Vous pensiez le luxe comme ce secteur intouchable, qui affichait une croissance insolente là où toutes les autres industries se prenaient les pieds dans le tapis ? Think again. Les résultats des plus grands groupes en 2024 déçoivent, et la frilosité de l’économie chinoise donne des frissons au monde entier. L’année 2025 se présente à nous pleine d’obstacles, alors que faire ? C’est en revalorisant son lien à ses audiences devenues expertes, en prenant en compte leurs attentes et leurs effronteries que le luxe trouvera l’une des pistes de son salut.
Plus expertes que jamais.
Aujourd’hui, les marques de luxe ne s’adressent plus à leurs consommateurs, elles soumettent des idées, des opinions à des fans experts. Ça peut paraître radical, mais le niveau de “luxury literacy” atteint est sans précédent et a engendré une nouvelle génération d’experts qui s’abreuvent directement via les finsta ou des points de vue aussi tranchés que tranchants qu’on peut désormais lire sur Substack.
Riches de ce nouveau niveau d’expertise, les voilà à même de manipuler les références passées, présentes de votre marque ou même de spéculer sur son futur. La fin d’une confiance aveugle dans les plus grandes maisons, vient ainsi bouleverser la notion de brand loyalty si importantes jusque-là et ancrer un nouveau rapport désacralisé au luxe.
Les confins de l’hyper personnalisation
De cette nouvelle confiance, émerge une envie de prendre part à la conversation créative, d’utiliser les pièces de luxe – autrefois hautement statutaires en elles-mêmes, pour les hyper-personnaliser. Un peu comme de simples tableaux vierges sur lesquels on viendrait imprimer ce besoin de se raconter et de mettre en récit sa propre personne – ô combien existentielles dans notre époque troublée.

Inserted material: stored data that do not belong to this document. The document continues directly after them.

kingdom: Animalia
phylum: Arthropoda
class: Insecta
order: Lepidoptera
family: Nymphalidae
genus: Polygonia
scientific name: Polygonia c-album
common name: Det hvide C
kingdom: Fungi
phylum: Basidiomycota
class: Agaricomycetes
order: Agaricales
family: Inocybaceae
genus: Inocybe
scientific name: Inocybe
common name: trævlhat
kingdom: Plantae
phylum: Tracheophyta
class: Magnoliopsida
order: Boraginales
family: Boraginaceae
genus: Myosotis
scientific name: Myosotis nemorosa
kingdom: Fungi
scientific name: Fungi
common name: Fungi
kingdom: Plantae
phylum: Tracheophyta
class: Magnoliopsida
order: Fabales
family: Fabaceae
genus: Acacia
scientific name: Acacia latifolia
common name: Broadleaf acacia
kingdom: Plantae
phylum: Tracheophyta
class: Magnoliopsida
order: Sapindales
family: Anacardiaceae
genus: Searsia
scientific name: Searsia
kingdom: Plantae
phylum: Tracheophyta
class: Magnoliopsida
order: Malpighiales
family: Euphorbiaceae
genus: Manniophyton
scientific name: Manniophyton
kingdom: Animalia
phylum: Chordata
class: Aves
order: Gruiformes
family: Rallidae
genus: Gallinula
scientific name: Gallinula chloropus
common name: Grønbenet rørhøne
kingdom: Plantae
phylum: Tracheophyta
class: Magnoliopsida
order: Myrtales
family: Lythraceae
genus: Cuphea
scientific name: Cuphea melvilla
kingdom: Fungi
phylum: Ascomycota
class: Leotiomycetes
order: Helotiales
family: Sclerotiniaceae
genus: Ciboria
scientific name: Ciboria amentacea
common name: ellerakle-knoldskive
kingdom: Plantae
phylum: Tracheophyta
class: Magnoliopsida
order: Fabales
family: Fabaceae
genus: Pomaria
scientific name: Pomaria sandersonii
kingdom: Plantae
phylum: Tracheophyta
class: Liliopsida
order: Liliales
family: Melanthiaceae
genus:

L’instrument de personnalisation par excellence, ce sont les charms – qu’on traduirait par breloques, souvent un peu kitsch et régressives. Désormais partout, ils consacrent cette volonté (presque arrogante) d’être considérés comme partie prenante du processus créatif (“j’accessoirise mon sac pour parfaire le travail du designer à mon image”), mais aussi ce rapport désacralisé aux produits de luxe qui ne sont plus vus comme fins mais comme moyens vers un autre statut, un autre soi à renouveler à l’envie selon la trend ou l’aesthetic du moment.
Mais les marques doivent bien comprendre que l’attrait du charms ne suffit pas (même à 380€ un scoubidou reste un scoubidou): c’est ce besoin de personnalisation poussée à l’extrême, d’accessoirisation maximaliste de soi, qu’elles doivent rendre possible.
Dupe moi si tu peux.
Pour suivre les tendances sans se ruiner, les dupes et pingti (des copies de grande qualité) sont désormais partout et ne sont plus perçus comme honteux par les jeunes générations mais au contraire comme une forme d’intelligence, une manière de hacker le monde du luxe à moindre frais. Une atteinte directe à l’IP des plus grandes maisons qui semblent être une fatalité : coupez une tête, dix en repoussent.
“If you can’t fight it, you may as well embrace it”, comme le disent les anglo-saxons, et force est de reconnaître que la meilleure manière de battre les dupes à leur propre jeu est d’adopter un nouveau point de vue.
S’inscrire dans les conversations d’abord. La dupe economy est un des sujets de conversations les plus vivants en ligne : on en parle, on les compare, on pose des questions. Bref, c’est une conversation à laquelle les marques ne doivent pas se soustraire. Créer une prise de parole qui viendrait court-circuiter cette logique peut créer de nouvelles opportunités. Olaplex a créé son propre dupe, Oladupé, fait monter la hype avant de révéler le poteau rose et pour revaloriser la composition inégalable de ses produits. Résultat : plus d’un million de dollars de media value autour de l’opé et un statut réaffirmé.
Mais il y a surtout de vraies opportunités à saisir, si et seulement si, les marques se laissent ENFIN aller à un peu d’autodérision et d’espièglerie. Un autre exemple payant a été celui de Marc Jacobs qui a bien compris que flairer les derniers dupes était aussi une manière de comprendre comment ses fans s'approprient les marques pour les faire évoluer bien loin des carcans trop rigides des grandes maisons. En s’alliant à Ava Nirui – une dupeuse new yorkaise des plus créatives, Marc Jacobs a su capitaliser sur cette espièglerie et cette fraîcheur en recalibrent une nouvelle offre (Heaven by Marc Jacobs) dans laquelle il s’inspire de toute la créativité de ces mécréants du luxe – pour en rire plutôt que d’en pleurer.